February 5, 2010 - This morning, President Obama stood before the cameras and announced that the most recent unemployment numbers released show that the economy is improving. According to those numbers, the unemployment rate dipped to 9.7%; down from 10% last month. But at the same time these numbers were released the government also said that there were fewer people employed in January than there were in December. So how is it possible that with fewer people working that the unemployment rate is also down? The answer is that it isn't possible unless the government tinkers with the numbers. And that is exactly what they are doing.
Who says you can't have your cake and eat it too? Someone needs to tell that to the number crunchers at the Bureau of Labor Statistics (BLS). They have found a way to take people off the rolls of the unemployed, even though they are not working. At least, that is what they want you to think. And it is especially what the President and members of Congress want you to believe.

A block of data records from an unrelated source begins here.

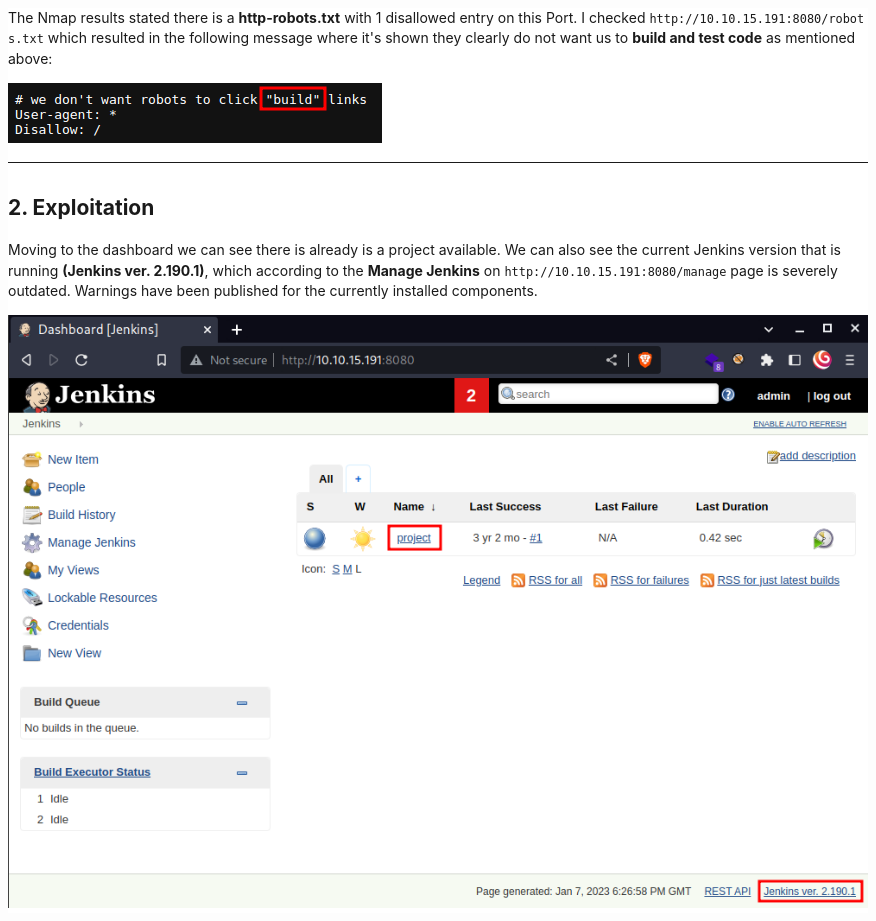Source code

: 
The Nmap results stated there is a **http-robots.txt** with 1 disallowed entry on this Port. I checked `http://10.10.15.191:8080/robots.txt` which resulted in the following message where it's shown they clearly do not want us to **build and test code** as mentioned above:

![image](images/alfred-6.png)

---
## 2. Exploitation

Moving to the dashboard we can see there is already is a project available. We can also see the current Jenkins version that is running **(Jenkins ver. 2.190.1)**, which according to the **Manage Jenkins** on `http://10.10.15.191:8080/manage` page is severely outdated. Warnings have been published for the currently installed components.

![image](images/alfred-7.png)
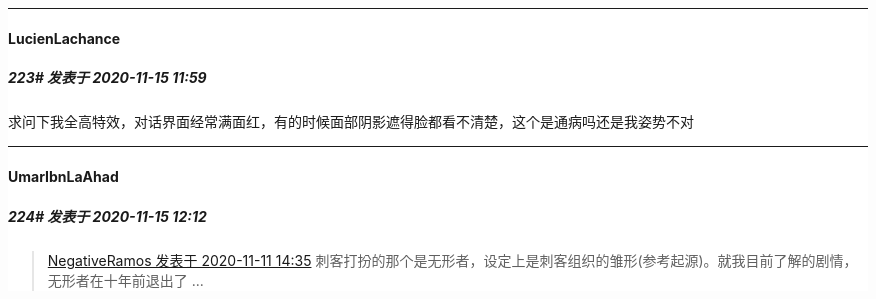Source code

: *****

####  LucienLachance  
##### 223#       发表于 2020-11-15 11:59




求问下我全高特效，对话界面经常满面红，有的时候面部阴影遮得脸都看不清楚，这个是通病吗还是我姿势不对







*****

####  UmarIbnLaAhad  
##### 224#       发表于 2020-11-15 12:12



<blockquote><a href="httphttps://bbs.saraba1st.com/2b/forum.php?mod=redirect&amp;goto=findpost&amp;pid=49359175&amp;ptid=1970869" target="_blank">NegativeRamos 发表于 2020-11-11 14:35</a>
 刺客打扮的那个是无形者，设定上是刺客组织的雏形(参考起源)。就我目前了解的剧情，无形者在十年前退出了 ...</blockquote>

When the BLS compiles unemployment numbers, it adds new claims for unemployment. At the same time, it subtracts discouraged workers. A discouraged worker is someone who wants to work but who has not been able to find a job and who has given up looking. According to the BLS's own numbers, when you include discouraged workers in the unemployment numbers, current unemployment numbers are above 18%. But even that doesn't tell the entire story.
Self employed people who are out of work don't get counted at all. Just think about all of the contractors who own construction companies. Or how about self employed consultants, software engineers and the like. If these people were factored into the mix, unemployment would be in excess of 20%. That is a number not seen since the Great Depression.
The story that these numbers tell is that stimulus spending has been an abysmal failure. It has not created jobs. It has only placed the country into greater debt. Yet Congress is now talking about a new "jobs" bill. Until last week, they were calling it another "stimulus" bill but they have figured out that the voting public is not too happy with the first stimulus bill so they are trying to bamboozle everyone by renaming it.